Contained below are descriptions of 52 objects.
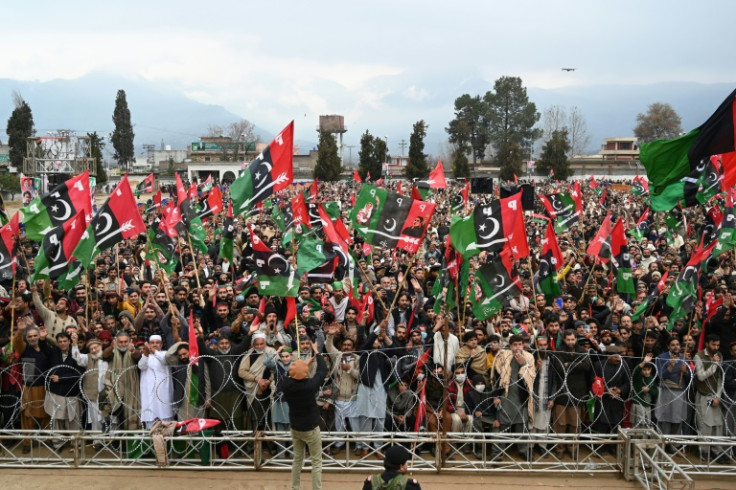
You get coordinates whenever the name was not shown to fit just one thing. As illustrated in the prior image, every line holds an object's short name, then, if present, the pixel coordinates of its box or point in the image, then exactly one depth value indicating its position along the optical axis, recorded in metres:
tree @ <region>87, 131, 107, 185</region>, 72.21
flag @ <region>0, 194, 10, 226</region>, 15.47
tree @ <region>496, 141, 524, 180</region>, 67.75
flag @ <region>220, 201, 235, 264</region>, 14.45
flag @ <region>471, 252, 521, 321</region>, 10.30
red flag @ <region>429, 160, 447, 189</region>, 20.84
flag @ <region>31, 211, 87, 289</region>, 10.41
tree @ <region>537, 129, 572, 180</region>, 67.00
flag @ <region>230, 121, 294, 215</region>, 10.94
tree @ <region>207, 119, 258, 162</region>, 106.86
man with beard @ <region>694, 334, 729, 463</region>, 8.76
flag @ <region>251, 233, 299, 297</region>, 9.71
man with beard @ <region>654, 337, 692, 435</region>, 8.88
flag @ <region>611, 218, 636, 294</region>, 13.59
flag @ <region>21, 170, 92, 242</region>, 11.34
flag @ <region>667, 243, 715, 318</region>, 10.48
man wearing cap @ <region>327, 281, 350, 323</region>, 12.23
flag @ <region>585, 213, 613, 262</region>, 14.45
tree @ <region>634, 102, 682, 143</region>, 105.19
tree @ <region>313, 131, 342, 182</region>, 69.19
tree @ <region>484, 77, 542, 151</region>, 91.38
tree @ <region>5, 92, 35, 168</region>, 73.25
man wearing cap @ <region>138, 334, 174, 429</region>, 8.84
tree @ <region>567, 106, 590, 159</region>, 103.31
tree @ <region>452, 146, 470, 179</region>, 69.14
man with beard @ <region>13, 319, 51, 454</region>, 9.19
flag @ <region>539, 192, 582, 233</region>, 18.50
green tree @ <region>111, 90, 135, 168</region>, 95.44
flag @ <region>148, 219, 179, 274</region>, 15.54
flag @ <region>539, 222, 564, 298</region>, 13.26
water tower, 117.74
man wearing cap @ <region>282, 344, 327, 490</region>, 7.13
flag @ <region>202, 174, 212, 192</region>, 32.94
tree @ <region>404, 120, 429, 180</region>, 67.62
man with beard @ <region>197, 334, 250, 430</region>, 8.85
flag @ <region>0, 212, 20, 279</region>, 10.95
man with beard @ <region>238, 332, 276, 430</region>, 8.78
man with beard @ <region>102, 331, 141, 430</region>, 8.98
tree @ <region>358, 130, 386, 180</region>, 70.12
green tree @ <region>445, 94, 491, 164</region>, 91.50
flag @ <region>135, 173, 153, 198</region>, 27.73
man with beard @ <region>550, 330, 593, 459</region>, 8.98
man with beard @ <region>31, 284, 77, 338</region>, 10.59
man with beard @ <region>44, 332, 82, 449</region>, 9.11
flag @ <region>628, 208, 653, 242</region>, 20.84
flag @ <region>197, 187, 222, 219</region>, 18.25
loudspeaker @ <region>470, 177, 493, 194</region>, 35.81
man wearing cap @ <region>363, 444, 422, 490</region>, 5.42
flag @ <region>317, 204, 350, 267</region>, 11.69
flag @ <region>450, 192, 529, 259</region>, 10.06
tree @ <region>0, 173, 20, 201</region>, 56.38
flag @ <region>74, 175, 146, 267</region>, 10.38
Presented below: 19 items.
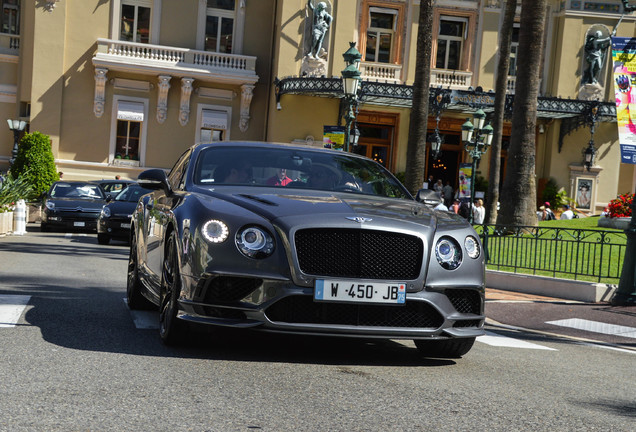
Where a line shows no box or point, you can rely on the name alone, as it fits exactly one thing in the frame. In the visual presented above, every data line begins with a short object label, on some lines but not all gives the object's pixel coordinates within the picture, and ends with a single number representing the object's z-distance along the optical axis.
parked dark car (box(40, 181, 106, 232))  26.30
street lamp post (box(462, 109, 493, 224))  28.52
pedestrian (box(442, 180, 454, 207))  37.69
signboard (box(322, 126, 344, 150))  19.30
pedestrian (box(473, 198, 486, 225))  30.30
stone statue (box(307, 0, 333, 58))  36.84
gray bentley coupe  5.94
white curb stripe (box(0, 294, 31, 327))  7.49
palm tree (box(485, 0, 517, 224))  28.61
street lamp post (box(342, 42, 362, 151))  19.75
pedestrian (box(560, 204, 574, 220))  31.09
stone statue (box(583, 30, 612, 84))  38.09
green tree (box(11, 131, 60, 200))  35.19
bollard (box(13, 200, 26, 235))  25.27
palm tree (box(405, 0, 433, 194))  21.81
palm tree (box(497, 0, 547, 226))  21.42
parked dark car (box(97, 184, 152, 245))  21.97
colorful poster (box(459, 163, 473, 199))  28.82
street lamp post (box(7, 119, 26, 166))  35.59
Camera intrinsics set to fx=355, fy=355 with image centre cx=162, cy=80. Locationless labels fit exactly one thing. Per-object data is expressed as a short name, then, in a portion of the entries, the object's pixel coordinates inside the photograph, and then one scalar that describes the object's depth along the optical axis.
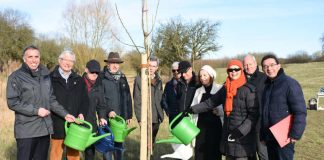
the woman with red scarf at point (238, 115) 3.40
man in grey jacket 3.28
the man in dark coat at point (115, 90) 4.53
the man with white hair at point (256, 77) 4.06
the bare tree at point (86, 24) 18.58
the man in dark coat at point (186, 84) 4.21
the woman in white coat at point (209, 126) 3.90
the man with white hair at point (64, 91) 3.78
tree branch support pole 2.69
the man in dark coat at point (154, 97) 4.94
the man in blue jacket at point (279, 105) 3.27
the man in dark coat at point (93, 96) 4.23
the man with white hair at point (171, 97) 4.95
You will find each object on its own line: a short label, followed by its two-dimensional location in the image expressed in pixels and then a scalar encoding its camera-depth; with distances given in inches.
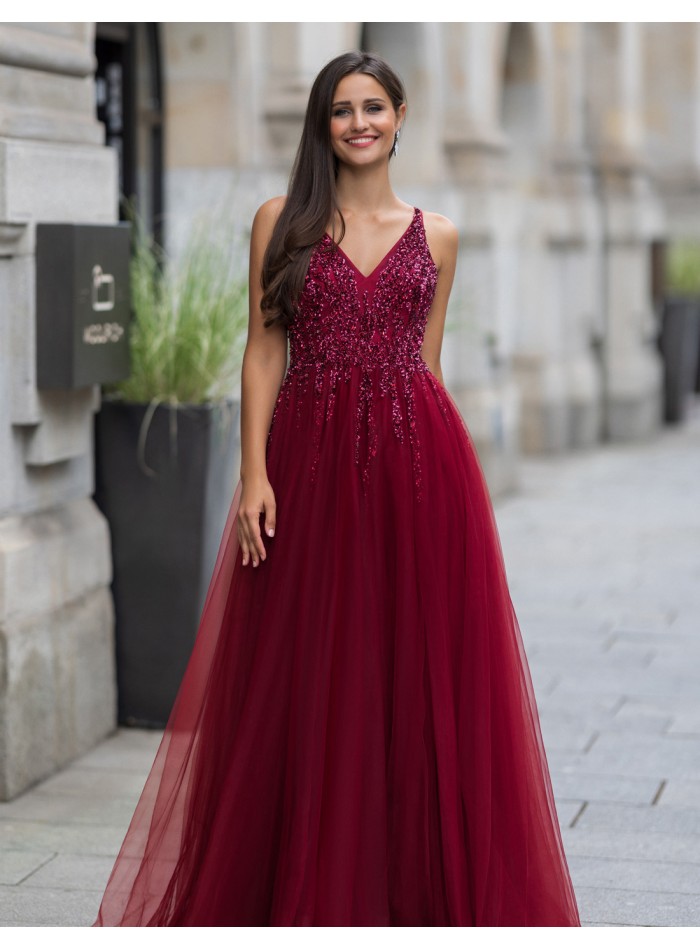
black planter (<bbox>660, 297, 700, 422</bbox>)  650.2
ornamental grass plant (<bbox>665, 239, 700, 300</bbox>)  722.2
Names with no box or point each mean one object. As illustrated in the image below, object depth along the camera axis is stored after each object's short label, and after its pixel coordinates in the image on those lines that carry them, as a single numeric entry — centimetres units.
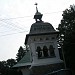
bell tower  1613
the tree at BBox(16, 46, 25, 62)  4601
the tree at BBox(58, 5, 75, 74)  1841
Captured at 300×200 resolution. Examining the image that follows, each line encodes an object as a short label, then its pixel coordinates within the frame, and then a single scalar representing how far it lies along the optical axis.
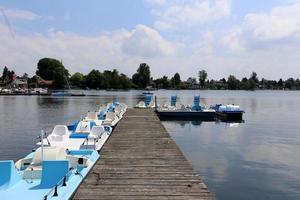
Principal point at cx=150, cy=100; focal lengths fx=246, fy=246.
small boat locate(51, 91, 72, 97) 76.30
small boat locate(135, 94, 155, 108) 30.65
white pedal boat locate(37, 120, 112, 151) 10.72
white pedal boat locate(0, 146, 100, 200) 5.95
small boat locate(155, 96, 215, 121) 26.69
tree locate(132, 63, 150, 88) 130.16
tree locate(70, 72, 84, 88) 121.44
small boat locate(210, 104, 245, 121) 27.42
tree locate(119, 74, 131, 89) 125.81
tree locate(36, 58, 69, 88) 106.16
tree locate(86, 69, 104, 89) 118.82
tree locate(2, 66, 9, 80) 114.84
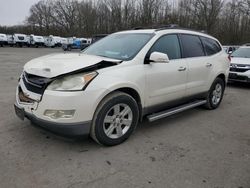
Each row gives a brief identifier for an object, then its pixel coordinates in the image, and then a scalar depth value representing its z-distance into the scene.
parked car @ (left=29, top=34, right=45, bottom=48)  34.48
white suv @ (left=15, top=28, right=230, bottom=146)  2.48
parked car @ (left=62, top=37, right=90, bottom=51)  31.03
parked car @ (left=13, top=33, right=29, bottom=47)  33.16
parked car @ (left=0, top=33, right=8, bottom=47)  31.51
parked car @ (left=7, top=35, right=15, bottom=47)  32.81
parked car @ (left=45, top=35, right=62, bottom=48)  35.65
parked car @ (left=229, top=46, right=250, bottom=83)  6.62
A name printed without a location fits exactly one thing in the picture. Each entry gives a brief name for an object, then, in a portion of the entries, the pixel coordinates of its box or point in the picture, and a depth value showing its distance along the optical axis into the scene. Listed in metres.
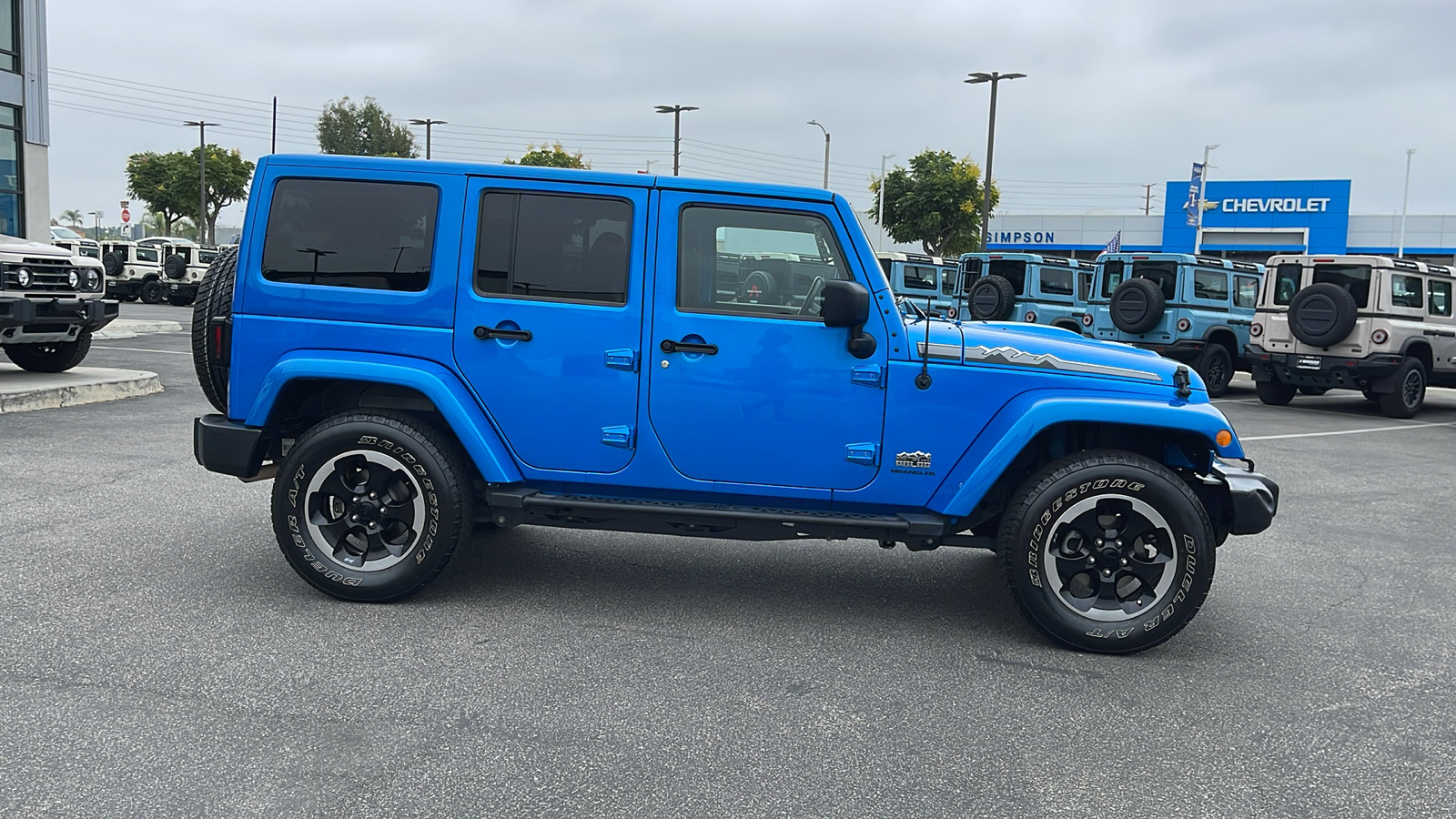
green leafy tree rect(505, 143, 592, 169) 58.34
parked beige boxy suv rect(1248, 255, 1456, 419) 14.87
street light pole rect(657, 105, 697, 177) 45.06
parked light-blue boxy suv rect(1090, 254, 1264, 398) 17.78
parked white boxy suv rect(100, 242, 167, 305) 33.78
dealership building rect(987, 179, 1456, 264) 48.44
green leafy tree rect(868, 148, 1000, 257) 50.47
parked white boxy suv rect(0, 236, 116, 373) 10.95
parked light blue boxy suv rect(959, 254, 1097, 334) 20.70
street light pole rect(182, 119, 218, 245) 59.79
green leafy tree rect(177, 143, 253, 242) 64.94
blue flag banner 45.78
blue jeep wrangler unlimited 4.66
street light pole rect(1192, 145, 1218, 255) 46.22
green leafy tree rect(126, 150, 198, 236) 64.62
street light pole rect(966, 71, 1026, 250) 32.78
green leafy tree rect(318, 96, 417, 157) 71.94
━━━━━━━━━━━━━━━━━━━━
Look above for the line with "man wearing cap @ <region>282, 344, 327, 490</region>, 7.13" and the line with "palm tree (box(485, 0, 517, 224))", then copy them and all lines in between exactly as written, and only those, without any pictures.

** Exercise output **
man wearing cap @ <region>282, 344, 327, 490</region>, 7.13
flag @ <region>202, 174, 212, 192</region>, 32.94
tree @ <region>404, 120, 429, 180</region>, 67.62
man with beard @ <region>197, 334, 250, 430</region>, 8.85
flag @ <region>0, 212, 20, 279</region>, 10.95
man with beard @ <region>238, 332, 276, 430</region>, 8.78
man with beard @ <region>102, 331, 141, 430</region>, 8.98
tree @ <region>358, 130, 386, 180</region>, 70.12
green tree @ <region>445, 94, 491, 164</region>, 91.50
flag @ <region>135, 173, 153, 198</region>, 27.73
man with beard @ <region>550, 330, 593, 459</region>, 8.98
man with beard @ <region>31, 284, 77, 338</region>, 10.59
man with beard @ <region>44, 332, 82, 449</region>, 9.11
flag @ <region>628, 208, 653, 242</region>, 20.84
flag @ <region>197, 187, 222, 219</region>, 18.25
loudspeaker @ <region>470, 177, 493, 194</region>, 35.81
man wearing cap @ <region>363, 444, 422, 490</region>, 5.42
flag @ <region>317, 204, 350, 267</region>, 11.69
flag @ <region>450, 192, 529, 259</region>, 10.06
tree @ <region>0, 173, 20, 201</region>, 56.38
flag @ <region>74, 175, 146, 267</region>, 10.38
Presented below: 19 items.
Where a line shows no box or point, you can rely on the name alone, as it fits exactly one thing in the frame. In the visual presented above, every data line begins with a short object label, on some lines but not all gives the object's pixel coordinates within the picture, and ends with a single number representing the object's z-distance along the optical axis.
parked dark car (box(40, 181, 106, 232))  26.30
street lamp post (box(462, 109, 493, 224))  28.52
pedestrian (box(442, 180, 454, 207))  37.69
signboard (box(322, 126, 344, 150))  19.30
pedestrian (box(473, 198, 486, 225))  30.30
stone statue (box(307, 0, 333, 58))  36.84
gray bentley coupe  5.94
white curb stripe (box(0, 294, 31, 327))  7.49
palm tree (box(485, 0, 517, 224))  28.61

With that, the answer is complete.